(Source extract)

Data protection issues with Delve are tangible in use cases like the ones mentioned at the beginning of this text. There are people in organizations, who are usually contacted only in very confidential matters. Contactors, nor the organization, do not want these connections revealed.
The fact that Harri Herring and Peter Pollock have been involved with each other is evident on Peter Pollock’s Delve page. “You only see documents that you have access to, and emails attachments sent to you.” So it is, but the fact that documents handled by Harri appear on Peter’s Delve page in the first place, may be revealing too much information.
Turning off Delve
Due to Delve-related issues, some organizations have ended up not deploying, or rather, excluding Delve shortly after the intranet launch or similar event. In the past, turning off Delve introduced some additional changes in user experience, such as hiding recommended SharePoint sites, recommended content on the Outlook mobile interface, recommended documents on the Microsoft Office home page, and so on.
As of July 1, 2021, switching off Delve with a control found in the classic SharePoint admin portal will no longer affect Delve’s backend systems, but only Delve’s user interface instead. In other words, turning off Delve will no longer solve the privacy issue that may be associated with Delve.
Delve can be switched off or on by personally. The feature named Property Settings can be found on the Delve page behind the gear icon. If you turn off Delve, other users will still find the files in Office 365 if they have access to them. The files just don’t appear in Delve anymore.
Sandy’s Delve page looks like this as soon as Sandy has changed Delve property settings so that displaying files in Delve is turned off. Sandy also doesn’t see the documents that appear on other users’ Delve page, even if they still have Delve on.
In this case too, disabling Delve restricts only the viewing of documents through Delve. Other insights driven views that were previously controlled with Delve setting, remain visible.
In June 2021, Microsoft released the preview version of Item Insights control for administrators. A similar control was published previously for all users, allowing them to toggle collection of signals from documents to be stored in Office Graph. In other words, this control lets users decide whether Office Graph collects signals from documents they have handled, or not.

(End Source extract)
(Entries supplied)

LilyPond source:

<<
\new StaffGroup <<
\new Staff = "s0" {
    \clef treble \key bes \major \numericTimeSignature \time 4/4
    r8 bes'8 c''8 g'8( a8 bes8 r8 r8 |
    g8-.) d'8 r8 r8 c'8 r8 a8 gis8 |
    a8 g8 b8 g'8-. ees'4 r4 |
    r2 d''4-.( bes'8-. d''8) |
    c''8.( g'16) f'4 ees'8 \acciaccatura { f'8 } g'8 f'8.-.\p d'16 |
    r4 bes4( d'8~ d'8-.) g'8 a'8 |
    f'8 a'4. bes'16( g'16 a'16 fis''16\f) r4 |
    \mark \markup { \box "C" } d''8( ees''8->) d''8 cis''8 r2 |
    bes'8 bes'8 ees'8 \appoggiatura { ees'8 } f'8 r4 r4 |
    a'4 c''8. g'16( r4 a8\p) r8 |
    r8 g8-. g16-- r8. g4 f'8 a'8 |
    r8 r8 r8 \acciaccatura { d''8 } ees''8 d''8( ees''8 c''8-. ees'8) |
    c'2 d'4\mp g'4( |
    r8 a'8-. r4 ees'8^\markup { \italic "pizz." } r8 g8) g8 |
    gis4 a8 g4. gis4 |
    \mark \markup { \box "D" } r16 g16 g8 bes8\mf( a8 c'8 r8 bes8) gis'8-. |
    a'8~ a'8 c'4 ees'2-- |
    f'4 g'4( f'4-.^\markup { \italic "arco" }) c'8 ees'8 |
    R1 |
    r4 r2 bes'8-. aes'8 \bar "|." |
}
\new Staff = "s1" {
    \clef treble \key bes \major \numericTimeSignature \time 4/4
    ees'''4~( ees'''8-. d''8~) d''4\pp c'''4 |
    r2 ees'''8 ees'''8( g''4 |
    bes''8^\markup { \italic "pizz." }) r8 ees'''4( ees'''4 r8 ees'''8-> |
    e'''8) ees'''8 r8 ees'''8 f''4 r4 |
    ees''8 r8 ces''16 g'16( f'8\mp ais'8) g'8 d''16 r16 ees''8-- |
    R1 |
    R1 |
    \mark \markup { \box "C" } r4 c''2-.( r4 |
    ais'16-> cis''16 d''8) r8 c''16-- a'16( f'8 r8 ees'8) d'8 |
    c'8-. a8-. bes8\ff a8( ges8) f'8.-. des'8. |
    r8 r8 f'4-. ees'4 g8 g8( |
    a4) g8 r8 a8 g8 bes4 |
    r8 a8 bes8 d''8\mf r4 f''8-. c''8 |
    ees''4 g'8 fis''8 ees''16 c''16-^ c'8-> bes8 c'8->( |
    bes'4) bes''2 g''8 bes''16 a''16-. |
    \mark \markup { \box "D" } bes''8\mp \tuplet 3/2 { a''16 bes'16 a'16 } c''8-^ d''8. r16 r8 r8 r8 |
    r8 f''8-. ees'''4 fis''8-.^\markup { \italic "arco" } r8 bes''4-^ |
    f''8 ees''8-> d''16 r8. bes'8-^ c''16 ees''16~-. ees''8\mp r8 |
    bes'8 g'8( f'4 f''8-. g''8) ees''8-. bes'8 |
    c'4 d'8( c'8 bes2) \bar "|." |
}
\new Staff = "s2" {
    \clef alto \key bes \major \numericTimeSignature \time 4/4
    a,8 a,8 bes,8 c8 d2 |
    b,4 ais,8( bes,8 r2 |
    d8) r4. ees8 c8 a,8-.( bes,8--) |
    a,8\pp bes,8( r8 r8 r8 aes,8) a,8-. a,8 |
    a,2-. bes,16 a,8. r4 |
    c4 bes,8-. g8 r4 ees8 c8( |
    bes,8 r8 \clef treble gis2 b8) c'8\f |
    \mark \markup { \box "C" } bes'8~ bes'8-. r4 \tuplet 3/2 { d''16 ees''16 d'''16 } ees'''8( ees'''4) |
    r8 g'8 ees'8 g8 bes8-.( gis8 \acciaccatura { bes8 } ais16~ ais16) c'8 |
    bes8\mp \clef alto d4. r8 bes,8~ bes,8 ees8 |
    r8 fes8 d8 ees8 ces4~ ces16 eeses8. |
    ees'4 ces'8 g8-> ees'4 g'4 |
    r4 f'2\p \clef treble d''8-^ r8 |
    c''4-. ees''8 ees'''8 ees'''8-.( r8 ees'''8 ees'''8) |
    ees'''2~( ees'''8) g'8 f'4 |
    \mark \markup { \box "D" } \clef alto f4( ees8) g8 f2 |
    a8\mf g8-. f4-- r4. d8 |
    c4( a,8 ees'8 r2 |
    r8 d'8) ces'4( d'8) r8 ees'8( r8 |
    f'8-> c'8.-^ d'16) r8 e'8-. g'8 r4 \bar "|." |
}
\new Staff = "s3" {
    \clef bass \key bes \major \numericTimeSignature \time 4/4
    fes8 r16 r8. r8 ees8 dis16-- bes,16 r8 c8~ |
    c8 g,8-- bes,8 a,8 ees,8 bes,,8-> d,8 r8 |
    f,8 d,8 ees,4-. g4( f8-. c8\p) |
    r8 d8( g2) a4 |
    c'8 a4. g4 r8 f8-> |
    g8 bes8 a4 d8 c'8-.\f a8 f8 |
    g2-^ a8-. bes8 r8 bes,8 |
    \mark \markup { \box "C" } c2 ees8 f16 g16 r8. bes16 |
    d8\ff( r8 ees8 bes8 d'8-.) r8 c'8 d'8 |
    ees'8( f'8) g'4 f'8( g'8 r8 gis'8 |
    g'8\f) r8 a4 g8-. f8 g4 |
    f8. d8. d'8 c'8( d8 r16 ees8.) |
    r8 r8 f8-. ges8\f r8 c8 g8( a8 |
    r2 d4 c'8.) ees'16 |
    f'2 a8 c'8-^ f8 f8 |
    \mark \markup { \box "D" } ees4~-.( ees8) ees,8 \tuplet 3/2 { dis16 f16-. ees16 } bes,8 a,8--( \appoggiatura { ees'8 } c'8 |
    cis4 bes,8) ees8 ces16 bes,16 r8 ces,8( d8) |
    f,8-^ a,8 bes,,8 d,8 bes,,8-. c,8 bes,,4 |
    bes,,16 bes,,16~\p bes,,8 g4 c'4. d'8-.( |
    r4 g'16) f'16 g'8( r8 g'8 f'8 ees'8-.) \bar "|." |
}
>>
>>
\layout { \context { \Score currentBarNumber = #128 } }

(End Entries supplied)

▶ [Instructions]:
1. Rewrite the Delve article starting with "As of July 1, 2021, switching" and going on through "in Delve anymore.", putting "cog icon" in place of "gear icon".
2. Extend the Delve article by writing what comes after its last sentence.
None of the dataset lines matter here.

▶ [Solved tasks]:
1.
As of July 1, 2021, switching off Delve with a control found in the classic SharePoint admin portal will no longer affect Delve’s backend systems, but only Delve’s user interface instead. In other words, turning off Delve will no longer solve the privacy issue that may be associated with Delve.
Delve can be switched off or on by personally. The feature named Property Settings can be found on the Delve page behind the cog icon. If you turn off Delve, other users will still find the files in Office 365 if they have access to them. The files just don’t appear in Delve anymore.

2.
The self-service privacy control can be found in Microsoft 365 account Settings and Privacy view, under Privacy, by the name Item Insights.
The administrators’ Item Insights control can be used to close signals to all users or a specific Azure AD user group.
Peter has turned off detection and analysis of items related signals in the Settings and Privacy view of his Microsoft 365 account. Peter still sees other users’ recommended documents in Delve and other insights-driven views.
In contrast to filtering just the user interface by closing Delve, Item Insights control prevents signals between users and documents from being stored in Office Graph in the first place and restricts Microsoft Graph API interface end points as well.
Microsoft Graph API resource itemInsightsSettings controls the visibility and computing of item and meeting insights. It is still in the beta version of the API, but it is likely to be in production soon because the corresponding graphical user interface controls in the Microsoft 365 management portal are already generally available.
Item Insights is the right tool for controlling Delve’s data protection. Organizations that have previously shut down Delve should change their settings, so the restriction is applied with Item Insights to the signals collected in the background, rather than to Delve’s user interface alone.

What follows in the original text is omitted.